View Full Version : Study Finds High Fructose Corn Syrup Similar to Table Sugar
07-21-2006, 12:25 PM
I found this short article on Beverage World...
"A study on high fructose corn syrup published in Nutrition Today states that the composition, sweetness, absorption and metabolism of high fructose corn syrup is similar to sucrose. The study by Marilyn Schorin, PhD, RD, FADA, reviewed existing literature concerning HFCS, particularly HFCS effects on body weight and appetite. Nutrition Today published two HFCS studies by the author. Part 1, published in the November/December 2005 issue, reported on the composition, consumption and metabolism of HFCS and found no difference in any of these factors between HFCS and sucrose. Part 2 appeared in the March/April 2006 edition. The study concluded that HFCS does not have a unique effect on health. Many health advocates and scientists contend that HFCS is directly linked to obesity."
Pretty interesting...so they found HFCS to be no worse than regular table sugar...it acts the same in the body, is metabolised the same, etc. etc.
07-21-2006, 12:30 PM
Makes you wonder why there is such a negative feeling about it doesn't it? I personally worry more about artificial sweeteners and the the chemicals they combine to make sugar free beverages.
07-21-2006, 01:57 PM
You hear of studies stating both sides on HFCS. Or corn sludge as I call it. (Maybe 7-Up bought this study so they could get out of the "All Natural" lawsuit.... heh) So it makes you wonder who is right.
I'v had HFCS on my mind because I just read something else that mentioned it.
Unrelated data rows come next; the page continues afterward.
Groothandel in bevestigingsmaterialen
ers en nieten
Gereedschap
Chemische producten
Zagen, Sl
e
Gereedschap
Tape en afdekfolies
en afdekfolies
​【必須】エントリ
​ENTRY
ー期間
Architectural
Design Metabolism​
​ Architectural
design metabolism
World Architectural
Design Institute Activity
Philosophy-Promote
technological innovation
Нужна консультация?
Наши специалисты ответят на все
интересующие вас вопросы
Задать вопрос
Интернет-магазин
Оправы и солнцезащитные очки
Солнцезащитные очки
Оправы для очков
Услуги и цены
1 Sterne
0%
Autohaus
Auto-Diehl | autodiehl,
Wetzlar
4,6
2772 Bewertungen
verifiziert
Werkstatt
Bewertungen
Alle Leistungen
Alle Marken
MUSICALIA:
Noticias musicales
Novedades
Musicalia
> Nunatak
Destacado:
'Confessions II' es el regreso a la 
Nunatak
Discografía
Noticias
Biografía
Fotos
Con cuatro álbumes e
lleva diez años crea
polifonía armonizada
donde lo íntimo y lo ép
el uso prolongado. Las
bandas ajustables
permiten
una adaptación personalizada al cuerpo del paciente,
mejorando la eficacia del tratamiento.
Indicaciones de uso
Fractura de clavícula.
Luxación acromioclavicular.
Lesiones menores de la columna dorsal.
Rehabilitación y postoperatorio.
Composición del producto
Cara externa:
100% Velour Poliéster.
Sci-Fi writer Orson Scott Card writes a weekly column for his local paper in which he reviews movies and consumer products, etc. In his latest one he mentiones how he's decided to give up HFCS. You can read it here (down past his review of Pirates of the Carib. part 2)
here's a snip from it:
Of course, I soon learned how to gain weight even on a salad-heavy diet. Especially, though, I gained whenever I traveled. I get the munchies whether I'm driving or flying or riding the train -- something about being on a journey makes me need to be chomping something almost continuously. If I ignore those cravings, they don't go away.
So I became intimately familiar with the snack food section of all the convenience stores, airports, gas stations, and grocery stores along US 220, US 29, I-85, I-95, I-81, and I-40.
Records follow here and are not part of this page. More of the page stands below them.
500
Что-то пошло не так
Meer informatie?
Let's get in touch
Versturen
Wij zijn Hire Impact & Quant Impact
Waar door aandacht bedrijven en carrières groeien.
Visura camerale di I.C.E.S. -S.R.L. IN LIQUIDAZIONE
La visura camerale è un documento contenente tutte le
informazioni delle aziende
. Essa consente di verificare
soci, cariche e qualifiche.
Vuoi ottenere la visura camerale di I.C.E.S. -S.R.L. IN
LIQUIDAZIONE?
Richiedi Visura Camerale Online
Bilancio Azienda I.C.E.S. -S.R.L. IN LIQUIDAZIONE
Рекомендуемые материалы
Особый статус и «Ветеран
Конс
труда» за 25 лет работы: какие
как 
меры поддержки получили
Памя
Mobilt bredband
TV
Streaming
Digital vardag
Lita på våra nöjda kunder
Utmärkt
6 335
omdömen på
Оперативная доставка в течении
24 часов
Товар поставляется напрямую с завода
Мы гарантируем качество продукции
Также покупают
I tried to eat "healthy" snacks. You know ... Famous Amos chocolate chip cookies instead of Chips Ahoy, peanut butter Ritz Bits instead of powdered-sugar mini-doughnuts. I never succumbed to the temptation of chocolate milk, my dietary bete noir; instead I drank V-8.
And all the while, I was sabotaging myself because of one simple ingredient: high fructose corn syrup.
In Mark Hyman's book Ultra Metabolism: The Simple Plan for Automatic Weight Loss, I finally got the clear explanation I needed of why corn syrup was destroying me.
Sugar is sugar, I had always thought. Besides, the people who went on and on about the evils of corn syrup were obviously those who were following some kind of dietary religion -- I simply tuned them out.
But fructose is not just sugar. In nature, fructose comes from (of course) fruit -- but in its natural state, it's bound in with fibers and other nutrients so it doesn't digest so quickly.
When the fructose is completely purified, though, it goes straight to the cells of your body without needing to react with insulin. Very efficient. Except all that insulin your body created to deal with the fructose has no place to go. So it stays in your bloodstream in ever higher concentrations, signaling your brain that you really need sugar.
So yes, you got a jolt of sugar energy from that fructose -- but it makes you hungry for more almost immediately.
And high fructose corn syrup shows up almost everywhere. Like catsup, Manwich sloppy joe sauce, Home Made ice cream, and of course every single one of the snack foods I ate on trips when I had the munchies.
I put that in the past tense because I'm changing. Nothing gradual about it. Both artificial sweeteners and corn syrup are leaving the house. OK, not all of it -- I'm going to finish that Home Made chocolate chip ice cream. But the only soft drinks I'm keeping are the Knudsen Family juice spritzers I reviewed a few weeks ago.
You simply have to consider the bias of the source in any study, just like contextual interpretation. There is probably a bias of trying to prove, rather than objective study here. I agree that artificial sweeteners are more of a problem, however there are still issues with HFCS and its current mainstream usage. The author is a member of a Food Technologists association, already biased toward protecting non-naturally occurring food products, but also a nutritionist for a company highly linked to products containing the substance. The end result probably falls somewhere in the middle or even away from this study's findings. Consider the quote:
"This isn't a rosy picture," said Marilyn Schorin, chief nutritional officer for Yum! Brands, whose chains include Taco Bell, Kentucky Fried Chicken and Pizza Hut.